Não tendo a autarquia competências em matéria de colocação ou contratação de médicos, ainda assim, Paulo Pereira e Pinho Silva deram conta de todos estes constrangimentos a Carlos Nunes, a quem pediram contributos para a resolução da situação.

Consciente do problema, Carlos Nunes reconhece alguma dificuldade na alocação de médicos no Serviço de Atendimento Complementar.

Já na Unidade de Saúde Familiar, onde 5 clínicos integram o quadro, apenas três têm estado a atender os munícipes, em virtude dos outros dois terem questões de ordem pessoal que os obrigam a estar temporariamente afastados do serviço.

A reunião serviu também para se falar dos incómodos que se têm verificado nas extensões de saúde onde os serviços não têm funcionado com normalidade, faltando pontualmente clínicos em virtude da possibilidade de mobilidade aquando da abertura de concursos para aproximação às áreas de residência dos mesmos. “Quando tal acontece, o lugar fica a aguardar a colocação de novo clínico, processo que segue os tramites normais de acordo com a Lei”, disse Carlos Nunes a Paulo Pereira e Pinho Silva, garantindo que a situação está a ser acompanhada com especial atenção, no sentido de se poderem resolver estes problemas com a máxima brevidade.

Recorde-se que, num contexto de encerramento de vários Serviços de Atendimento Permanente, na legislatura governativa anterior, a Câmara de Baião assumiu os custos com os médicos, para que não ocorresse o encerramento “da urgência” durante a noite em Baião, num investimento que rondou os 45 mil euros anuais.

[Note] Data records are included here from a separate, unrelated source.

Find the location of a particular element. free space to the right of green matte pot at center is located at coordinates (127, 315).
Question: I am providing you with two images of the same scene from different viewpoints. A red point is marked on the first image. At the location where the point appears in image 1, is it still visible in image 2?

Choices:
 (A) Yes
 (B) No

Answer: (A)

Também é a Camara Municipal de Baião, numa parceria com o Centro de Saúde de Baião, que mantêm a funcionar a Unidade Móvel de Saúde, que percorre todo o concelho levando cuidados básicos de saúde às populações. Só em 2019 foram feitos 5081 atendimentos a quem deles precisou.

Ainda recentemente, com vista à melhoria da qualidade de vida da população, o Município de Baião aderiu ao projeto “Saúde Oral Para Todos”, o que permitiu, através de um protocolo de colaboração com a ARS Norte a criação de um consultório com médico dentista no Centro de Saúde de Baião.

Através do protocolo estabelecido, o município de Baião suportou o investimento no equipamento necessário para a criação do consultório - cerca de 40 mil euros - enquanto que o Ministério da Saúde é o responsável pela colocação dos recursos humanos.

José Pinho Silva, que também tutela o pelouro dos Assuntos Sociais, deixou a garantia de que, “pela melhoria da qualidade de vida dos baionenses, a autarquia continuará disponível, como sempre esteve, para cooperar com o Governo no que diz respeito aos cuidados de saúde, insurgindo-se sempre que os direitos dos munícipes aos cuidados de saúde sejam postos em causa”.

O edil baionense, naturalmente preocupado com a falta de médicos e, vendo-se impedido de tomar outras diligências por enquanto, lembrou que as câmaras desempenham, ao nível local, um papel preponderante, no âmbito do bem-estar das populações”, garantindo que tudo fará para ser “voz ativa na resolução urgente desta problemática que atravessa várias regiões do país, onde Baião não é exceção”.